Special Needs Trust Planning

Vol. 31 No. 2

By

Ronnie E. Webb Jr. is an associate at Peck Bloom, LLC, in Chicago, Illinois. He focuses his practice on estate planning and administration, special needs trust planning, estate and gift tax planning, asset protection planning, real estate, and business transactional matters.

Picture of a little girl with Downs SyndromeSpecial needs trust planning plays an important role in any law practice involving estate planning or administration. Even for the attorney whose practice involves only a limited amount of estate planning, it is necessary to discuss special needs trusts with the client in order to determine whether the client, or any potential beneficiary of the client’s estate, may have special needs. If special needs planning is not relevant to a client when executing the initial estate plan, discussing special needs trust planning may remind the client that the estate plan may need to be amended to protect certain benefits should a beneficiary develop a special need in the future. In fact, some practitioners believe that the failure to discuss special needs trust planning with your client could result in malpractice if a beneficiary is disqualified from benefits at the client’s death.

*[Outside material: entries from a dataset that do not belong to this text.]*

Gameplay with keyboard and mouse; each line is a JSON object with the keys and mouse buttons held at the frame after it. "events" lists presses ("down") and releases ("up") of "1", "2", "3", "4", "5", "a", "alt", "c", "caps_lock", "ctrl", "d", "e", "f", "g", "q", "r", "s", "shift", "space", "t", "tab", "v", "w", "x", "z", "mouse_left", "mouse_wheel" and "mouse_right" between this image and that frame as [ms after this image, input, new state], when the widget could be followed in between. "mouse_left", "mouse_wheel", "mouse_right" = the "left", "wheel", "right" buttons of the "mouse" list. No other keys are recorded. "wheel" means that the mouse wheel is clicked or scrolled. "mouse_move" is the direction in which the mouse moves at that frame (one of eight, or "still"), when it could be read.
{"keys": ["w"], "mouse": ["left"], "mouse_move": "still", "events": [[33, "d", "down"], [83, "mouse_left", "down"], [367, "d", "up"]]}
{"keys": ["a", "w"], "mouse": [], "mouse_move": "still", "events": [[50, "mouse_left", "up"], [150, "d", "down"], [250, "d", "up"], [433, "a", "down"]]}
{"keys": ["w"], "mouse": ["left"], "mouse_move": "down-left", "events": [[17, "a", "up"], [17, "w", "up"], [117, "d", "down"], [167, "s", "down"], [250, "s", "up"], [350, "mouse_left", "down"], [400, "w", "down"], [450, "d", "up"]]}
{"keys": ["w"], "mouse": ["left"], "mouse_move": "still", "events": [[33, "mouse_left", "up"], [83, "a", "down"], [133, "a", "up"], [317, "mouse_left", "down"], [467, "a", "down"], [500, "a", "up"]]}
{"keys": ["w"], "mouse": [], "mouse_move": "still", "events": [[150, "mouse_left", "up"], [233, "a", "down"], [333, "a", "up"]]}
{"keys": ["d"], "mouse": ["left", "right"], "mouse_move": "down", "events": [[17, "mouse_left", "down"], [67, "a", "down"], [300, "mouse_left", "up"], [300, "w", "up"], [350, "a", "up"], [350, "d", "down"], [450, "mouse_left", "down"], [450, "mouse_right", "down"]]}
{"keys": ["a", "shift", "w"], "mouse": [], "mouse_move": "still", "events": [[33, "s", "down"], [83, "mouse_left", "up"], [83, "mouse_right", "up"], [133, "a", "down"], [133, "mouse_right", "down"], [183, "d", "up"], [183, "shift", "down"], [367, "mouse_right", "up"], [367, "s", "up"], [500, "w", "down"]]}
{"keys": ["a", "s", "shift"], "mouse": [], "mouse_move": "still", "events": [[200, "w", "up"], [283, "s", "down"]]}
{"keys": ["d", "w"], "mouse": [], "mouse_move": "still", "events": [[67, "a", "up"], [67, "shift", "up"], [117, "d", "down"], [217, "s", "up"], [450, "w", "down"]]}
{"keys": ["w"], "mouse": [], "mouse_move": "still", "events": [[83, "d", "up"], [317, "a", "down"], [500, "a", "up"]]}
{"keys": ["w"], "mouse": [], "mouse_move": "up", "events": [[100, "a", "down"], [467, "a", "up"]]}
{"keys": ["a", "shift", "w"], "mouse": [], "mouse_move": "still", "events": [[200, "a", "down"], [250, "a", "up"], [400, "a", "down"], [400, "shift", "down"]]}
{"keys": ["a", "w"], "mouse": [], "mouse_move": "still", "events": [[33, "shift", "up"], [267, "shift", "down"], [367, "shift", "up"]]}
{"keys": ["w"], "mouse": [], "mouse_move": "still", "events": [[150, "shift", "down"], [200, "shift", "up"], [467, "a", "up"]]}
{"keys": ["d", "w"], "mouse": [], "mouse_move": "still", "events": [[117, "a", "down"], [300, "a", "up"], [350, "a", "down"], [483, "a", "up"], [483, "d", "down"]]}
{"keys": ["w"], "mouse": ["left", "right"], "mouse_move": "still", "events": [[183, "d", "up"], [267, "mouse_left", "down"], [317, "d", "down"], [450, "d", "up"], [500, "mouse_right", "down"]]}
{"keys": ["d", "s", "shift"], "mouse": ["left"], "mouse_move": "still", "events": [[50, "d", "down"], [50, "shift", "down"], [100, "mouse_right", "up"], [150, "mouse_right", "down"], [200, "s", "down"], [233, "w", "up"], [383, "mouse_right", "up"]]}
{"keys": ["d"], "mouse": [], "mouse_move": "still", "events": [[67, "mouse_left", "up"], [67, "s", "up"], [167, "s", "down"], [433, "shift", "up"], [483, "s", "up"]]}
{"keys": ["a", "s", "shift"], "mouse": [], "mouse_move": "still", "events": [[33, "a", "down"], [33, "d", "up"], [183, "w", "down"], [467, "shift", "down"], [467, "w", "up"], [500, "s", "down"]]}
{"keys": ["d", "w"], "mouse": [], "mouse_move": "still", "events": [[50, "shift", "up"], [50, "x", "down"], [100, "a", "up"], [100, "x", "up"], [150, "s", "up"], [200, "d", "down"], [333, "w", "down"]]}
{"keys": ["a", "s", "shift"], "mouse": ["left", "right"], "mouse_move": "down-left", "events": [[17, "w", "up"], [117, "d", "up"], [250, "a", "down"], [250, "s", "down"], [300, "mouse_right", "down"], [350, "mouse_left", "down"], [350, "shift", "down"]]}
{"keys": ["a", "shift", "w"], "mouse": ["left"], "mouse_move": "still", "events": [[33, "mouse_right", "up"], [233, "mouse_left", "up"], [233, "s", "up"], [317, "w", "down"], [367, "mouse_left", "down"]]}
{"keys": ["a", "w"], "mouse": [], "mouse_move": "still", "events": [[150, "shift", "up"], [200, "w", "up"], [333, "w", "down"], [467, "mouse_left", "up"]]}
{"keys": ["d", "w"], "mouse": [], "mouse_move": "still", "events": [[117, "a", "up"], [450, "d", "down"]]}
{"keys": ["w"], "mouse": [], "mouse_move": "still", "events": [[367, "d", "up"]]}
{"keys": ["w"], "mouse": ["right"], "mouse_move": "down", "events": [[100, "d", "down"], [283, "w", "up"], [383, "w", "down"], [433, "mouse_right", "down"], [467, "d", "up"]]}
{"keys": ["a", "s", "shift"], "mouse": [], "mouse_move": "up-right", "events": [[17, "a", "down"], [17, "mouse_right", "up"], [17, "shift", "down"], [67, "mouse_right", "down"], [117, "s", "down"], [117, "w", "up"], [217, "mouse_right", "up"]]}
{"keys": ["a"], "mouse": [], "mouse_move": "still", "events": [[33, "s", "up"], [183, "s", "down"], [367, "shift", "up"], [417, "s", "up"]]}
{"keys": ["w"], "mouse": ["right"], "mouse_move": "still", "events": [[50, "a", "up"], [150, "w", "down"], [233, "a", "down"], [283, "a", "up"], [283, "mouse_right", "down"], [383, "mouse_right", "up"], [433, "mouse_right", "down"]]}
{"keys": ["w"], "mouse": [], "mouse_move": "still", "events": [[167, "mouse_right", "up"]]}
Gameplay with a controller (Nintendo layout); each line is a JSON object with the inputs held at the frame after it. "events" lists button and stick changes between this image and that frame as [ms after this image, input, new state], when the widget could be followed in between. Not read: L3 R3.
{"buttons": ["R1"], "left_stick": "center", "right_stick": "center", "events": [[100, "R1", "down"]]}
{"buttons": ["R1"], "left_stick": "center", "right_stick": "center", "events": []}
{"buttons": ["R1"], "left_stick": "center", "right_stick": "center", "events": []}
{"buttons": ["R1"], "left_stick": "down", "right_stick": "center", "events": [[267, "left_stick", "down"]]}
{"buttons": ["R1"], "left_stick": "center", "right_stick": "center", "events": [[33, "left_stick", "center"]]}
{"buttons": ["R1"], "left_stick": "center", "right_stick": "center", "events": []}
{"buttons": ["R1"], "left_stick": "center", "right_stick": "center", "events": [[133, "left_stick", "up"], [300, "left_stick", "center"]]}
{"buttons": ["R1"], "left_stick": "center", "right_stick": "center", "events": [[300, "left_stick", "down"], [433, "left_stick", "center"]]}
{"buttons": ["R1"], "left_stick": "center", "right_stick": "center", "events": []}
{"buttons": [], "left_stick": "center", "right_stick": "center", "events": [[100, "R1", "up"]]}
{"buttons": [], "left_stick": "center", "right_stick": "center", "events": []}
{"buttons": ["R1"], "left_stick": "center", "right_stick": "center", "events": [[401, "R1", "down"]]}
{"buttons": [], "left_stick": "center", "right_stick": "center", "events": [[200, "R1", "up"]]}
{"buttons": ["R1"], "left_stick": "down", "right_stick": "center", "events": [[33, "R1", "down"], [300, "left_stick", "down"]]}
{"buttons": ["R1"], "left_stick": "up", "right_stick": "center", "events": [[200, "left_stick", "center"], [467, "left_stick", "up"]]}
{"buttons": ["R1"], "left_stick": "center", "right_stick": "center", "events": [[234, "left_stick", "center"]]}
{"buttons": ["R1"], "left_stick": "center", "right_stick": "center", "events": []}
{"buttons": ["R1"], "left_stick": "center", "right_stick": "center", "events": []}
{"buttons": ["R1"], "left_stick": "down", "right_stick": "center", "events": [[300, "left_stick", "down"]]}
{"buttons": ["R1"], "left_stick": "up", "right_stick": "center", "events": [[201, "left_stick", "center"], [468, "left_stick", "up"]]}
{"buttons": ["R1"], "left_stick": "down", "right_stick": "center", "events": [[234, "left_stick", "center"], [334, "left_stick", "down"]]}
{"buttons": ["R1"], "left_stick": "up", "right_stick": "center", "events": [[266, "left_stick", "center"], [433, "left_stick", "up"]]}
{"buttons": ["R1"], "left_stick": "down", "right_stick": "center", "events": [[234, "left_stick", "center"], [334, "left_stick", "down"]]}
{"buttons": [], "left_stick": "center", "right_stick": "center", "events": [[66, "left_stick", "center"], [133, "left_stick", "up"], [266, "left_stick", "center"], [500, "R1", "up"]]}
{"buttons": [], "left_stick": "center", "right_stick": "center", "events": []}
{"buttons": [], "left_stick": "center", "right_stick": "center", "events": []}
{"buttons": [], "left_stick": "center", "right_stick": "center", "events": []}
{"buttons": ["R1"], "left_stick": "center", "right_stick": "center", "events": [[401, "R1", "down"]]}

Individuals with special needs and limited resources may qualify, or may already be receiving, means-tested governmental benefits such as Supplemental Security Income (SSI) and Medicaid. (A special needs trust is intended for beneficiaries who qualify for governmental benefits as a result of their special needs and generally must meet the Social Security Administration definition of disability; for more, see the article “Social Security Disability Practice.”) Though it may differ by state and by program, generally a person can qualify for governmental benefits if he or she is unable to maintain employment because of a disability and has available resources below $2,000.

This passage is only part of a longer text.